7.28.2009

criticizing cops is protected speech

Via Radley Balko via Andrew Sullivan, a beautifully articulated opinion from Judge Alex Kozinski:

Defendant relies heavily on the fact that Duran was making obscene gestures toward him and yelling profanities in Spanish while traveling along a rural Arizona highway. We cannot, of course, condone Duran’s conduct; it was boorish, crass and, initially at least, unjustified. Our hard-working law enforcement officers surely deserve better treatment from members of the public. But disgraceful as Duran’s behavior may have been, it was not illegal; criticism of the police is not a crime.

[T]he First Amendment protects a significant amount of verbal criticism and challenge directed at police officers…

The freedom of individuals to oppose or challenge police action verbally without thereby risking arrest is one important characteristic by which we distinguish ourselves from a police state…

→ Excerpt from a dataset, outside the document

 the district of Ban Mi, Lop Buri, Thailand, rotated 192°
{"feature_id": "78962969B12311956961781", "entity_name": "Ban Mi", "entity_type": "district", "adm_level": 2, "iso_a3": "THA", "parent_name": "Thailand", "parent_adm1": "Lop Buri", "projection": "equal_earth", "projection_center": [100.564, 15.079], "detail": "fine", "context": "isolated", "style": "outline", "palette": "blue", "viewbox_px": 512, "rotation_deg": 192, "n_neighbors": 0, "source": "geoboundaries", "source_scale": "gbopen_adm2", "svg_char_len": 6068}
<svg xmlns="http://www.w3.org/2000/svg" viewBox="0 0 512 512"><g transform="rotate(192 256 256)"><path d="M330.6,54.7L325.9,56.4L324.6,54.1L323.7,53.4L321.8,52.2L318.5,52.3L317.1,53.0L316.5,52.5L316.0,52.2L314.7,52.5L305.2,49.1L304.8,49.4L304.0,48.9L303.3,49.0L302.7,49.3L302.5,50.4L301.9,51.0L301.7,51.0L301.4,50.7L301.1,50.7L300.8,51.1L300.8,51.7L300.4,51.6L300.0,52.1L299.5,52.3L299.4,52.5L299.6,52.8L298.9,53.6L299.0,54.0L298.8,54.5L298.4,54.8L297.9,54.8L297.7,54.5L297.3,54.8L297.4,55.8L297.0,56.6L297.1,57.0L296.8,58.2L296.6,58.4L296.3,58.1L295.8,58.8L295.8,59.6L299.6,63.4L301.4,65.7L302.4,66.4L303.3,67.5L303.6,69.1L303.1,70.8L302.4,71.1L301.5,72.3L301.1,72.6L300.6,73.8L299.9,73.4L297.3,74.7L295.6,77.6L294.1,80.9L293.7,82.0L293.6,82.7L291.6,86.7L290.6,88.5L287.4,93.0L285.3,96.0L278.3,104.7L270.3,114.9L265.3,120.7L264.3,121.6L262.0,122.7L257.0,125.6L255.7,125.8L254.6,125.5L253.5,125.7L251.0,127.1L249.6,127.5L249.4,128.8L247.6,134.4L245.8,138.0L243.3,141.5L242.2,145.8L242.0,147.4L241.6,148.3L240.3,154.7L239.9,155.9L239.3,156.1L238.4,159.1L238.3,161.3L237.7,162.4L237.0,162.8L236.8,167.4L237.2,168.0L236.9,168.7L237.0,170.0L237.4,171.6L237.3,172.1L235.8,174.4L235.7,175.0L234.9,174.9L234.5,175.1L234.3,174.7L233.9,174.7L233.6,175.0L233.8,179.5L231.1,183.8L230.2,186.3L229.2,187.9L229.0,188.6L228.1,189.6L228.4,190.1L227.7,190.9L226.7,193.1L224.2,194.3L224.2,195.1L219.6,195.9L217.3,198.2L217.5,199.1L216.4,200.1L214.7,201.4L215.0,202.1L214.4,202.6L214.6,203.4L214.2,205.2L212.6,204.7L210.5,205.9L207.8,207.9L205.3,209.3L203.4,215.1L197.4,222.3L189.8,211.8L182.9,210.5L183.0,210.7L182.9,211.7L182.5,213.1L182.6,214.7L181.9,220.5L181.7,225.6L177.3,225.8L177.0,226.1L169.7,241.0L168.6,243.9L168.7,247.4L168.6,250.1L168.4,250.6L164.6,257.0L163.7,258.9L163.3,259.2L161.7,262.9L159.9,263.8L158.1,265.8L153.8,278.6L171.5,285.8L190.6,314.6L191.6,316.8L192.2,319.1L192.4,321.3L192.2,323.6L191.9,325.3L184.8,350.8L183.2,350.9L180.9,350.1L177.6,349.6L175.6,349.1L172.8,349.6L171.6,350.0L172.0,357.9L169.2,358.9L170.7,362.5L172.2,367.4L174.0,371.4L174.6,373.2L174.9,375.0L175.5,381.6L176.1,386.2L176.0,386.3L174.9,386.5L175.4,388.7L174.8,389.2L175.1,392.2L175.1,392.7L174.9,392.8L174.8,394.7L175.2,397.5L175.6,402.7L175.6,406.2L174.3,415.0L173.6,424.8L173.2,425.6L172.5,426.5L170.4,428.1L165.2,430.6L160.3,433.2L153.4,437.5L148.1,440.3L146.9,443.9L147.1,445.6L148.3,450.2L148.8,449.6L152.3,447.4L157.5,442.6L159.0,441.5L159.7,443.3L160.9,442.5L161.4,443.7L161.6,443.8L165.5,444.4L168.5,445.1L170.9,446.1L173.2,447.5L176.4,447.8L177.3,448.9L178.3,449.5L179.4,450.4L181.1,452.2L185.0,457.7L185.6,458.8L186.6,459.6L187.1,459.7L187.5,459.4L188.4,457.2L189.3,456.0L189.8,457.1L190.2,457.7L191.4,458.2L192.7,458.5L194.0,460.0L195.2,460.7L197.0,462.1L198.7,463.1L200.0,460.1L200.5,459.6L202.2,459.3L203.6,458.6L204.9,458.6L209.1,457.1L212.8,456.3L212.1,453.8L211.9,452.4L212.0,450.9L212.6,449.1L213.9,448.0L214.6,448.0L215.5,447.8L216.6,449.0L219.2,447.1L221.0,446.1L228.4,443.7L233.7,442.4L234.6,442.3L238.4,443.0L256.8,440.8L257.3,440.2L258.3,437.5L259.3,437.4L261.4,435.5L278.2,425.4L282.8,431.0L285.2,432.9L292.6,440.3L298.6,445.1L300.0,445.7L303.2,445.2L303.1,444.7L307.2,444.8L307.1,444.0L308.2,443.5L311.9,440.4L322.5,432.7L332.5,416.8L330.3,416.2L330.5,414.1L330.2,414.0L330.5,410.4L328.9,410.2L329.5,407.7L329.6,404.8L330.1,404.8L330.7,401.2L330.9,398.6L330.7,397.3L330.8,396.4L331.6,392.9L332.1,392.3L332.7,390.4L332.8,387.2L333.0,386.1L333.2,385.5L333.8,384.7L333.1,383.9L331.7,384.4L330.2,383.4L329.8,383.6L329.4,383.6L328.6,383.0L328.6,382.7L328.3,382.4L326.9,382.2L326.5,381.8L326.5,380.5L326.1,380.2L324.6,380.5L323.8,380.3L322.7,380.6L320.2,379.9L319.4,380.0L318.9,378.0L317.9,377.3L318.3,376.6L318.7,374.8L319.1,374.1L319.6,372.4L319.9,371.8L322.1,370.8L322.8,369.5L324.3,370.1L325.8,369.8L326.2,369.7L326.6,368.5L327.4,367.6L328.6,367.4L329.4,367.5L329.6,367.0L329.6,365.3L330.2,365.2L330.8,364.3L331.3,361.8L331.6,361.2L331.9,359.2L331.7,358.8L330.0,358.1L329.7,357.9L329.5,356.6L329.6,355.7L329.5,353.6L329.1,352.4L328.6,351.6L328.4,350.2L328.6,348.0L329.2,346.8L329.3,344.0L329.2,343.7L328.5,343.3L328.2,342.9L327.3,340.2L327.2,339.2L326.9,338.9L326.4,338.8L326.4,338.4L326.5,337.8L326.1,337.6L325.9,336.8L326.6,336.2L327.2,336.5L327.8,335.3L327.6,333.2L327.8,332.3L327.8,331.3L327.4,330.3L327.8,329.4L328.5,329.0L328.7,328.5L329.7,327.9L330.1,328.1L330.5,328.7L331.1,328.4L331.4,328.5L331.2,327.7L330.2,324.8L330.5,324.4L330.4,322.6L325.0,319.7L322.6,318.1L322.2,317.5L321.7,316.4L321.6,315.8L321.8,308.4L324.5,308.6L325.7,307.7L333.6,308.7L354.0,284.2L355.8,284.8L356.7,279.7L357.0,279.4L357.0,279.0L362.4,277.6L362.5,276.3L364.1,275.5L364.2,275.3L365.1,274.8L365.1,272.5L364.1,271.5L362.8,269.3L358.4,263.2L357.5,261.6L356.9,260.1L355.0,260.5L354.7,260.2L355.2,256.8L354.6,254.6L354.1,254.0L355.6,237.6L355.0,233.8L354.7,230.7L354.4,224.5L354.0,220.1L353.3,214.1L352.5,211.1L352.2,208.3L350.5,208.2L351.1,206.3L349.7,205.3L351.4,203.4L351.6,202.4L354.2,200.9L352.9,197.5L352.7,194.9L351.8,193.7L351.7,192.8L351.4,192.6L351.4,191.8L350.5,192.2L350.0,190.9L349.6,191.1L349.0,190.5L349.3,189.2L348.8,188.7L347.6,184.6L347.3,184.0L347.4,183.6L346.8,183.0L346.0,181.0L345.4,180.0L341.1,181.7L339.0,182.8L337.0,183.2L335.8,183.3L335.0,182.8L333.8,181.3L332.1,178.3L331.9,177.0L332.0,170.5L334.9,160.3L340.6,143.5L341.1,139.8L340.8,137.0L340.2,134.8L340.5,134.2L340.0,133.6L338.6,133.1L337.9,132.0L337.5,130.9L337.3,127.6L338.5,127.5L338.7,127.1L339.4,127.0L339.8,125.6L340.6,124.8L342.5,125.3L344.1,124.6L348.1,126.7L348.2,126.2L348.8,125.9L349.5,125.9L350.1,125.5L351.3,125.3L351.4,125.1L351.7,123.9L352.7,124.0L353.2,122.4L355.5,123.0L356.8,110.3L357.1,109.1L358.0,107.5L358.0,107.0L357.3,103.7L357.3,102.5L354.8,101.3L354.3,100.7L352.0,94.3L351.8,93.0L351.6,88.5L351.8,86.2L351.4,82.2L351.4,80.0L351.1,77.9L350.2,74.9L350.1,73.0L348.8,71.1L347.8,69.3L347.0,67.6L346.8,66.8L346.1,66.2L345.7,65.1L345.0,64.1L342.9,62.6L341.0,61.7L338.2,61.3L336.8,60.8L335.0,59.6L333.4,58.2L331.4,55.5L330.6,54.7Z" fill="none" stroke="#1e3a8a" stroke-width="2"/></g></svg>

Thus, while police, no less than anyone else, may resent having obscene words and gestures directed at them, they may not exercise the awesome power at their disposal to punish individuals for conduct that is not merely lawful, but protected by the First Amendment.

Inarticulate and crude as Duran’s conduct may have been, it represented an expression of disapproval toward a police officer with whom he had just had a run-in. As such, it fell squarely within the protective umbrella of the First Amendment and any action to punish or deter such speech–such as stopping or hassling the speaker–is categorically prohibited by the Constitution…

No matter how peculiar, abrasive, unruly or distasteful a person’s conduct may be, it cannot justify a police stop unless it suggests that some specific crime has been, or is about to be, committed, or that there is an imminent danger to persons or property.


Kozinski is probably one of the best jurists in the country in terms of recognizing the constitutional limits of police power. Which is of course why he will never be nominated to the SCOTUS.